The point of making clothes is to have clothes at the end of the project; it is not to sew. Again, try telling the opposite to a customer. The existential trouble is the part where you have to sew to get to the clothes, a thing which is sometimes/always/never fun, and how to change the definition of THAT to like THAT.

The trick is to change the definition of “sewing” as “work” and/or (probably and) to change the definition of work from all the things you’ve accumulated over time at all your crap jobs working as a waitress/ store clerk/ assistant to a dragon lady/ cashier/ office monkey/ etc.

Why was washing toy dishes fun when you were a kid?


You’re Doing it Wrong

I came across this this morning:

An article on yahoo about people who think that their jobs make the world a worse place. (Topping the list percentage-wise was fast food workers; yes, they know.)

Who said fashion designers had to hurt people’s body image? You’re doing it wrong. Clothes, done right, should help people feel better about how they look. Yeah, I know, a lot of fashion designers don’t see it that way. Watching Project Runway challenges in which the designers have to make something nice for a “real person” (cause skinny people aren’t really people, right?), they whine in the sewing room, and half the time they come up with something that would only be flattering on a thin person and apparently decide it just doesn’t matter how someone over size 8 looks in their clothes.

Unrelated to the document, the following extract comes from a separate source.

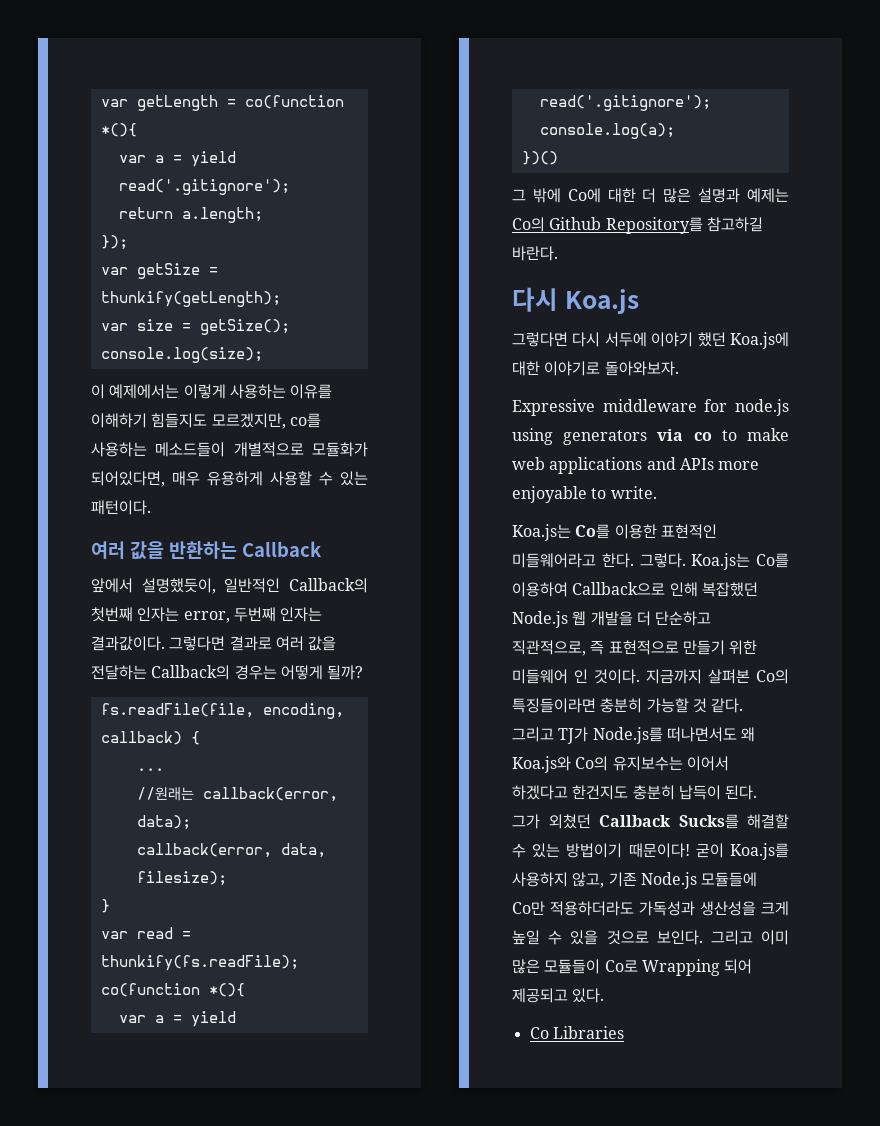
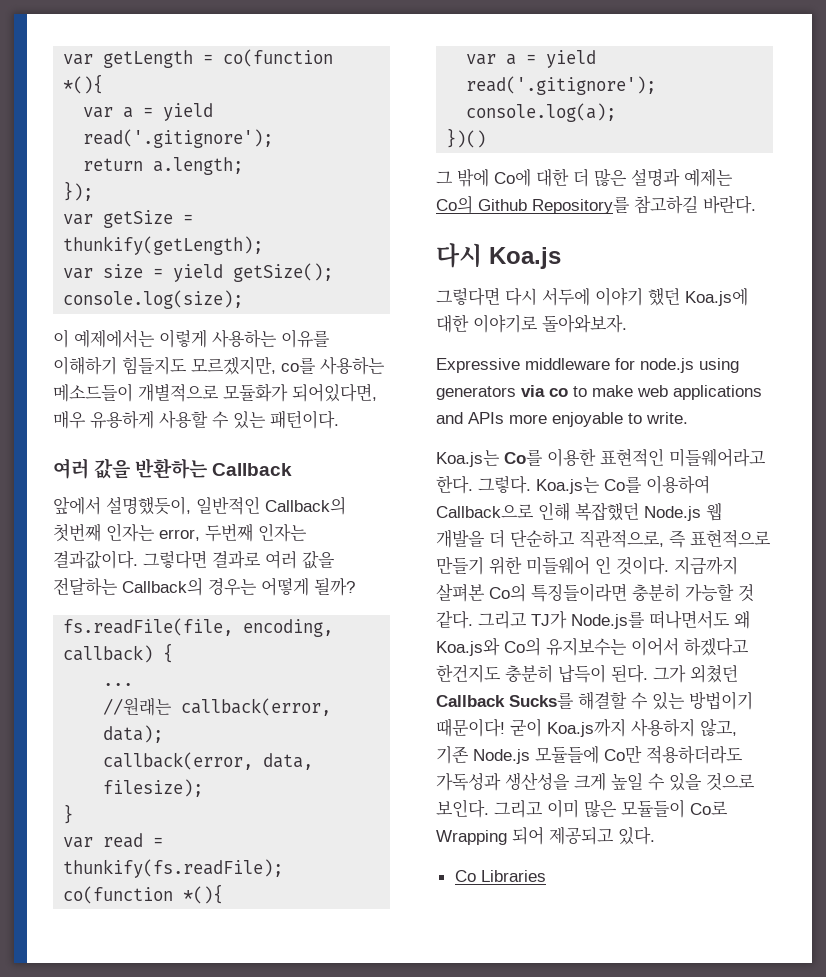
(191, 327) none -> [173,264,224,282] yield
[730,843,789,860] Koa.js를 -> [547,719,626,737] Koa.js까지

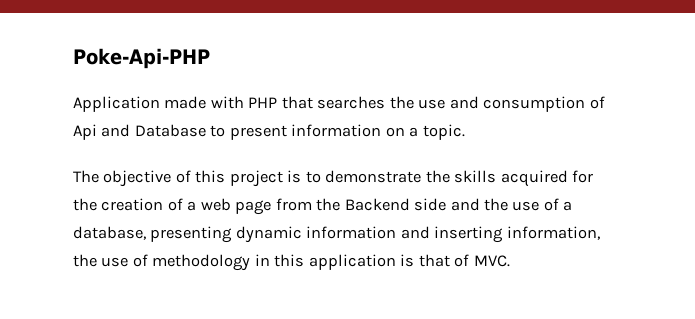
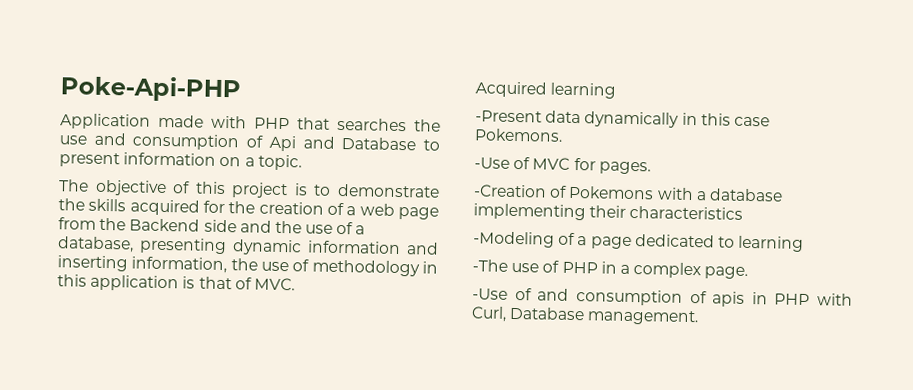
(510, 261) none -> [475,81,617,99] [475,110,770,128] [474,128,563,142] [474,156,651,175] [473,184,783,202] [473,203,744,221] [473,231,805,252] [472,259,749,280] [472,288,853,307] [471,306,700,326] // Acquired learning // -Present data dynamically in this case Pokemons. // -Use of MVC for pages. // -Creation of Pokemons with a database implementing their characteristics // -Modeling of a page dedicated to learning // -The use of PHP in a complex page. // -Use of and consumption of apis in PHP with Curl, Database management.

It’s easier to sew for the “ideal” body shape because if you put a burlap sack on a beautiful girl, she makes the burlap sack look beautiful, too. That’s why fashion shows can get away with outfits that look straight out of Zoolander‘s Derelicte show. I knew a fashion student once who complained about how expensive it was to make the outfits for her classes; she was buying yards and yards of gorgeous $12/yd fabrics. I directed her to the discount table where things could go for $1-2/yd. “Yeah, but this is prettier.”

I always think of the line in Just Shoot Me, where the photographer is going on about how good of a job he does on the photos and David Spade’s character says, “Oh, yeah – you’re a genius. You took a picture of one of the hottest women in the world and somehow made her look beautiful. What’s your secret – are you using some kind of film?”

Just about anyone with a sewing machine can make expensive fabric look at least passable. Just about anyone with a size 8 knockout can make her look great. Fashion designers who think they’re making the world a worse place are just stuck being lazy. Go into Lane Bryant and make something that doesn’t look horrifying. Millions of women’s lives and self-images will be better for it.